Gifted begins to open up as a dramatic force when Frank’s mother Evelyn (Lindsay Duncan) arrives, after a long search for her granddaughter, whom she threatens to take away from Frank if he doesn’t send her to a nearby school that will help Mary develop her already formidable mathematical skills. It soon becomes clear that the root of this battle over Mary’s future stems from her absent mother, who was a math genius who committed suicide right after asking Frank to take care of his daughter. It turns out the entire family is quite strong in the field of mathematics, and as a result, it tore them apart because Evelyn pushed her children too hard, too early and kept them from having the lives and friendships that most kids get to have. Frank and Evelyn are effectively fighting for Mary’s future and her soul.
Frank is intent on surrounding Mary with loving, caring people, like Bonnie and their neighbor Roberta (Octavia Spencer), who will expand her world beyond numbers. Her uncle spots the early stages of Mary becoming arrogant around other, less gifted children, and it pains him as he struggles to help her learn patience. There’s a court case where all the ugly family secrets come out, but before that point, we’re already fully invested in this family nightmare. Director Webb makes us care so deeply about Mary’s fate and future that it’s sometimes painful to watch as she and Frank are forced apart briefly. The idea of wedging in a potential romance between Frank and Bonnie seems perhaps ill-advised and superfluous, but Slate is so darn likable that I genuinely didn’t mind.

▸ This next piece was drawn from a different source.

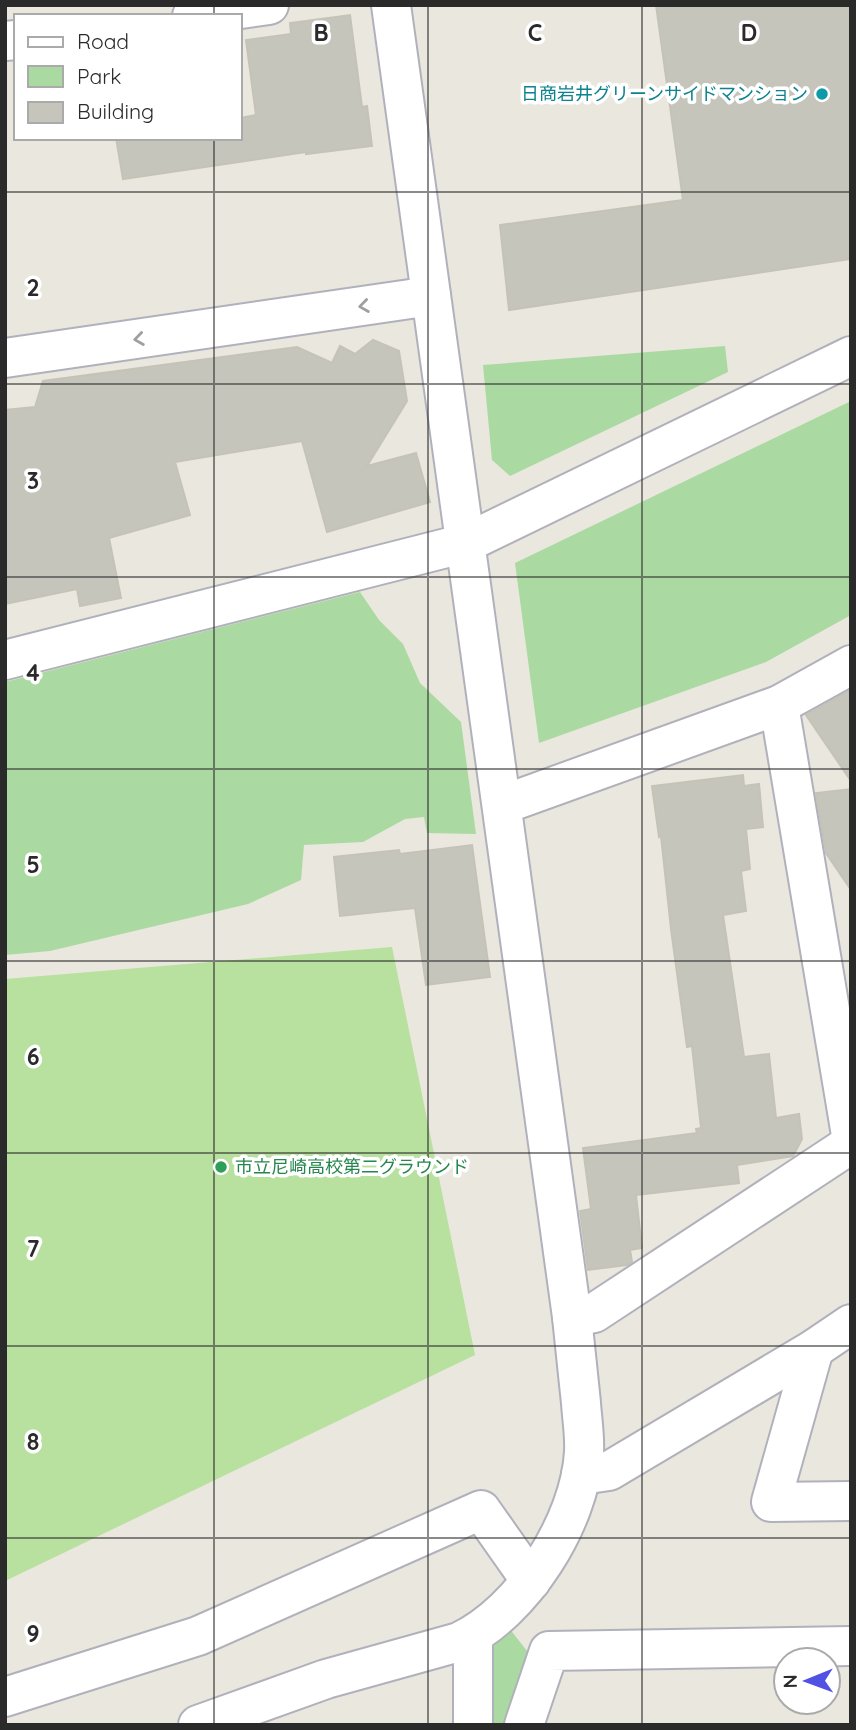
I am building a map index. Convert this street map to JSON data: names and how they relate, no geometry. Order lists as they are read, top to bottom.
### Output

Gifted may seen like a whole lot of first-world problems in one neat little package (“Oh no, she’s too smart for her own good!”), but I’m sure there are children like this everywhere who struggle to find a balance between being talented and being young. Duncan is especially good here, attempting to give her granddaughter everything she couldn’t give her daughter. But the more gifted Mary reveals herself to be, the more Evelyn pushes more than she should. There is a trail of hurt feelings by the end of Gifted, all just to get to the point where everyone realizes that the best course of action should be left to the girl with all the gifts in the first place. For a film I thought I had little interest in, this has been the work that had lingered with me the longest after seeing it.